● **Extracted material**
....

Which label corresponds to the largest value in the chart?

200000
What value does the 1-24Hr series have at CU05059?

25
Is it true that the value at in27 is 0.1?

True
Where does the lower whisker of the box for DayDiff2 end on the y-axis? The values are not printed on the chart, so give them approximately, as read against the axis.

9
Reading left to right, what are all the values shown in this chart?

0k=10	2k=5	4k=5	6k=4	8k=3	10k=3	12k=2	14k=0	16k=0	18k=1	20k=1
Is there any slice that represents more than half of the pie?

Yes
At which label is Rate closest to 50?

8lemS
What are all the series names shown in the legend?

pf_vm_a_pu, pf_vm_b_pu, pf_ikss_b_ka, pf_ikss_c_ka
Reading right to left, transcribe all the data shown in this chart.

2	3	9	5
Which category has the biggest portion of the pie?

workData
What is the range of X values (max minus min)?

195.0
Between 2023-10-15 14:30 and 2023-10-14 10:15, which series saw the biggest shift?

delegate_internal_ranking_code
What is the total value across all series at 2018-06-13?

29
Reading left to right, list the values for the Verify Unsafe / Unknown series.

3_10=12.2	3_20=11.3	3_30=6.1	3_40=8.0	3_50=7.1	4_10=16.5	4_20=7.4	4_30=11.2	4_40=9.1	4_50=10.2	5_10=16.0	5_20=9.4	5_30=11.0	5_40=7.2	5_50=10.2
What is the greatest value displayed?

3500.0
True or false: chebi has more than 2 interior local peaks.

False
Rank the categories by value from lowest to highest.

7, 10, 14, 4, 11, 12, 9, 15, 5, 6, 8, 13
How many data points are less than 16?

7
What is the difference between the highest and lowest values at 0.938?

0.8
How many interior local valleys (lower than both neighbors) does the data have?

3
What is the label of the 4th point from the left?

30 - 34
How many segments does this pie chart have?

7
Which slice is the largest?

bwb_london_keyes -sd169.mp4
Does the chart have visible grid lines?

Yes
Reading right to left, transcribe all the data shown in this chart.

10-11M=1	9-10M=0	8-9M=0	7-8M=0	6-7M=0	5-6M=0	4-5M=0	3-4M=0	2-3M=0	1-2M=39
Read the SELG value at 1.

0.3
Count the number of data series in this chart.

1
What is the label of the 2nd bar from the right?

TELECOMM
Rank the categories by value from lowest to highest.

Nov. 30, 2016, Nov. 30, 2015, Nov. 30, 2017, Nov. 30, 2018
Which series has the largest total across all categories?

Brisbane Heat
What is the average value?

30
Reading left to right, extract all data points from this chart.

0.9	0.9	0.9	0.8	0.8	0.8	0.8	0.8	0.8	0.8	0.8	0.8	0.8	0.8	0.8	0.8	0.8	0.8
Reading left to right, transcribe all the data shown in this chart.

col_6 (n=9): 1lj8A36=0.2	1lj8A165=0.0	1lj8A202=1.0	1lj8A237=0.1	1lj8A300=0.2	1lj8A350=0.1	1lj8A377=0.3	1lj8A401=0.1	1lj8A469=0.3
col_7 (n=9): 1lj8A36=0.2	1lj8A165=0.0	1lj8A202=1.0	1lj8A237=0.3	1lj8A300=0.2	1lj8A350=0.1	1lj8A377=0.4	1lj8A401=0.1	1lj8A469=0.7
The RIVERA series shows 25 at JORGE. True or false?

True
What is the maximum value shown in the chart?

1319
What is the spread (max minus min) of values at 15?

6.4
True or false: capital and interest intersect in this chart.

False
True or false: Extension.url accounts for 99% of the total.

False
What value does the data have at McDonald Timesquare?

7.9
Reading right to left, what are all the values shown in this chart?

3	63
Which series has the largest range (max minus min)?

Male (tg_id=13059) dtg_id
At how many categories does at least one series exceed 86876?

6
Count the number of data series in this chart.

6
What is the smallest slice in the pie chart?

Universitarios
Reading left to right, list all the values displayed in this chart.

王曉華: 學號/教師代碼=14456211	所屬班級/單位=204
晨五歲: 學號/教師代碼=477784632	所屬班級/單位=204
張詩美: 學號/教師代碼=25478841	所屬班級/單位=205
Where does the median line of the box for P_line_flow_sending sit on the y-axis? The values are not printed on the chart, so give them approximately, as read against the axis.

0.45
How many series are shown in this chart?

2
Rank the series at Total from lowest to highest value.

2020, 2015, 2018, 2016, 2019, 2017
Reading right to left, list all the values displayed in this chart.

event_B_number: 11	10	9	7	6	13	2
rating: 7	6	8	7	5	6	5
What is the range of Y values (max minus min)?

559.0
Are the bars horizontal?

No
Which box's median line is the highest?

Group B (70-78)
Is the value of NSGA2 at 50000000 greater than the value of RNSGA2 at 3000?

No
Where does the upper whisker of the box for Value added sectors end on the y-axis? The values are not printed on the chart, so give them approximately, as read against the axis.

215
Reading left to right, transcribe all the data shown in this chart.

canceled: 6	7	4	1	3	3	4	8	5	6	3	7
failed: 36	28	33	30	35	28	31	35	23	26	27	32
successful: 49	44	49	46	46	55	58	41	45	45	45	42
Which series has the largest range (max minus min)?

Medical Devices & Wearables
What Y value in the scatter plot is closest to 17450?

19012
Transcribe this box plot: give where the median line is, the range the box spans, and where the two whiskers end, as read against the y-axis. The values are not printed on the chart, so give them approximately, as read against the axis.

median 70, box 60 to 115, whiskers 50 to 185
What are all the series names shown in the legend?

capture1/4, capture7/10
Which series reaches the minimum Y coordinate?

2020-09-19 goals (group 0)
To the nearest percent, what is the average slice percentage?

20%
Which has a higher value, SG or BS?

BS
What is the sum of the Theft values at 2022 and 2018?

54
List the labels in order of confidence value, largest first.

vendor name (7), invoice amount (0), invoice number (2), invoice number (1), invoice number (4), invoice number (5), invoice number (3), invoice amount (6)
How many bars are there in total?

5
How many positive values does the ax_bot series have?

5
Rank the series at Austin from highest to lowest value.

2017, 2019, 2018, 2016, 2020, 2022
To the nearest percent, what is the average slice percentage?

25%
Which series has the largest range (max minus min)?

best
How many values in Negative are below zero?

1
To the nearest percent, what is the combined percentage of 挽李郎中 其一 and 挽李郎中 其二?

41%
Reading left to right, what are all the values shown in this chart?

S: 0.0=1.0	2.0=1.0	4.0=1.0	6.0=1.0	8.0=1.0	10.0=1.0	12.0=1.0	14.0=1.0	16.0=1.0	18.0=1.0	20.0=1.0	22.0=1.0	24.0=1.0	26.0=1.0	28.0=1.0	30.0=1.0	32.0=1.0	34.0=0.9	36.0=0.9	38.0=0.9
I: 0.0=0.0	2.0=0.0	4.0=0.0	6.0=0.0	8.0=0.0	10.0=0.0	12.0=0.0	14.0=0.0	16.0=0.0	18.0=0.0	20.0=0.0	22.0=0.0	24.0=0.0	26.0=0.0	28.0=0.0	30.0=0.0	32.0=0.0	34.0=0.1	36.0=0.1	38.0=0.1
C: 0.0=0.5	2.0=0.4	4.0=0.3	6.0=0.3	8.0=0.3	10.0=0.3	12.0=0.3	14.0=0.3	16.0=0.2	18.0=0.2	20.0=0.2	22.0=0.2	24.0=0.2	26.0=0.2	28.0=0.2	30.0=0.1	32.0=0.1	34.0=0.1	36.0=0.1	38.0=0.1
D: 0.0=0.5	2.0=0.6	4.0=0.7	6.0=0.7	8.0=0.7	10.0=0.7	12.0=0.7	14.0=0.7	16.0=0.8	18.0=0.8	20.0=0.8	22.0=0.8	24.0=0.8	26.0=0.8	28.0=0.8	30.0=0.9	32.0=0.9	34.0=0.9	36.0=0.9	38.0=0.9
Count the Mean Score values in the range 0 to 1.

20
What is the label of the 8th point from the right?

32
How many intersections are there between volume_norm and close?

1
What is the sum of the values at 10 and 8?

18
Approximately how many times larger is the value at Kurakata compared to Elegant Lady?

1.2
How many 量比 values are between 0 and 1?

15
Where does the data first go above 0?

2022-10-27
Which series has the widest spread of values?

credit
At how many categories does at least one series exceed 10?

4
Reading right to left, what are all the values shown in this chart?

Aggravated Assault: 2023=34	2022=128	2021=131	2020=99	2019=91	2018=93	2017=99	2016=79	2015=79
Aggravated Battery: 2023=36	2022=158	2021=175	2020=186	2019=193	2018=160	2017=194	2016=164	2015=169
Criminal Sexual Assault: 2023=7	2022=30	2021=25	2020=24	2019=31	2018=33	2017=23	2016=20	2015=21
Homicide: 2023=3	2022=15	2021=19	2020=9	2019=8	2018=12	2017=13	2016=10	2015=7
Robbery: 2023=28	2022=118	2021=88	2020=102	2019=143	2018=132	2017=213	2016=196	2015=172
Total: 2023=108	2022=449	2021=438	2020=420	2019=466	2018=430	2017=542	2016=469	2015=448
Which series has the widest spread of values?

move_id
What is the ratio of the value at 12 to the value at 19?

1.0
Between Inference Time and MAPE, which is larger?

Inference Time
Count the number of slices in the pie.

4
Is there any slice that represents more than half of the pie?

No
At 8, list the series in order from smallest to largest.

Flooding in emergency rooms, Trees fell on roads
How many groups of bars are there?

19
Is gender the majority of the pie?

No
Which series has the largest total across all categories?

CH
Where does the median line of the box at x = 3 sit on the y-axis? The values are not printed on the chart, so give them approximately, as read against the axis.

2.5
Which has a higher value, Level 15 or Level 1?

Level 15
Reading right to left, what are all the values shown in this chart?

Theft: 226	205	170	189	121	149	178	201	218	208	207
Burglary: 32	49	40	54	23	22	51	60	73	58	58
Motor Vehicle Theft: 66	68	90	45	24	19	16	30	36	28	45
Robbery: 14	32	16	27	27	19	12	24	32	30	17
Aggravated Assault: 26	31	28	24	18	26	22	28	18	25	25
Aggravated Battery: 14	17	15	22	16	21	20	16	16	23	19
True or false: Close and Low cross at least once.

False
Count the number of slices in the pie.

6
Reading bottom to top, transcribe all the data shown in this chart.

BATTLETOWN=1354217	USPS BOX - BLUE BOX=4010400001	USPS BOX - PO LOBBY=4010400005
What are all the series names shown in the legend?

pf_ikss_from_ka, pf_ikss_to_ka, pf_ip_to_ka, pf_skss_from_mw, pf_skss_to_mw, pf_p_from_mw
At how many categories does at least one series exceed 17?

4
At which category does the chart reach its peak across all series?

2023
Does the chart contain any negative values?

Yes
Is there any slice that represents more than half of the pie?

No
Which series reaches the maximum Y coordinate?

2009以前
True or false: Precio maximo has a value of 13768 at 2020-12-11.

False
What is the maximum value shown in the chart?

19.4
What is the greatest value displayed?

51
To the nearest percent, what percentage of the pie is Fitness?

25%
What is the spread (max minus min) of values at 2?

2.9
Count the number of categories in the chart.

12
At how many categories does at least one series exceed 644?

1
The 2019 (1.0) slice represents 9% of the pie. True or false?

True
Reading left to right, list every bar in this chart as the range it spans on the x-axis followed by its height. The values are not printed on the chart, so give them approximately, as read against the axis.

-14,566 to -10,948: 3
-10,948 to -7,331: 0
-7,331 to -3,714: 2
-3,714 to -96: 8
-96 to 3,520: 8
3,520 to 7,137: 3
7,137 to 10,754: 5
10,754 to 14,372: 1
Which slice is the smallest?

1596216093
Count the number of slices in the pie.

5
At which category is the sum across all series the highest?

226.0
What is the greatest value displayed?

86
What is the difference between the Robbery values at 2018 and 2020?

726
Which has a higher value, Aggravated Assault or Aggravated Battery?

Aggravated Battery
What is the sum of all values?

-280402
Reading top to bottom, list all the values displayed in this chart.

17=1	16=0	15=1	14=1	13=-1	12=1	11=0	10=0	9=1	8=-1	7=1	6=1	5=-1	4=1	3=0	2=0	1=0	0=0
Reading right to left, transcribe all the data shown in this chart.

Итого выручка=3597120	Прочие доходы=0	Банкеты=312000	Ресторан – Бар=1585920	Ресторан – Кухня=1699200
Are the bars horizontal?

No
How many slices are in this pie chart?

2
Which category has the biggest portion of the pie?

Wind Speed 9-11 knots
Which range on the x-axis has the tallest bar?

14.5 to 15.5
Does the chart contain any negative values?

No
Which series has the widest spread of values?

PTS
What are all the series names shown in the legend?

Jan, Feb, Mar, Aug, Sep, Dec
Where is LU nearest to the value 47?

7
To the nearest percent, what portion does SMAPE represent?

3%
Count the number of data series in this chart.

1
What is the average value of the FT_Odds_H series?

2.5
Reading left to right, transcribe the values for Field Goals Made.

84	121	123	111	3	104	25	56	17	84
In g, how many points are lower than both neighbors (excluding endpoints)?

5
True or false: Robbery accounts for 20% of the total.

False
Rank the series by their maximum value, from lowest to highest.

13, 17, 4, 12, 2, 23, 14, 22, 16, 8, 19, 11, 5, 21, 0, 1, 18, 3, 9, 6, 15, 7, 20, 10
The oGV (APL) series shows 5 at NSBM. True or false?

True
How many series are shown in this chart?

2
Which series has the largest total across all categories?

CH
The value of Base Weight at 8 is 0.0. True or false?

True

....

Return everything from the start of the material down to and including the line containing "What is the range of X" as a JSON list of strings, one string per line, leaving out blank lines.

[
  "Which label corresponds to the largest value in the chart?",
  "200000",
  "What value does the 1-24Hr series have at CU05059?",
  "25",
  "Is it true that the value at in27 is 0.1?",
  "True",
  "Where does the lower whisker of the box for DayDiff2 end on the y-axis? The values are not printed on the chart, so give them approximately, as read against the axis.",
  "9",
  "Reading left to right, what are all the values shown in this chart?",
  "0k=10\t2k=5\t4k=5\t6k=4\t8k=3\t10k=3\t12k=2\t14k=0\t16k=0\t18k=1\t20k=1",
  "Is there any slice that represents more than half of the pie?",
  "Yes",
  "At which label is Rate closest to 50?",
  "8lemS",
  "What are all the series names shown in the legend?",
  "pf_vm_a_pu, pf_vm_b_pu, pf_ikss_b_ka, pf_ikss_c_ka",
  "Reading right to left, transcribe all the data shown in this chart.",
  "2\t3\t9\t5",
  "Which category has the biggest portion of the pie?",
  "workData",
  "What is the range of X values (max minus min)?"
]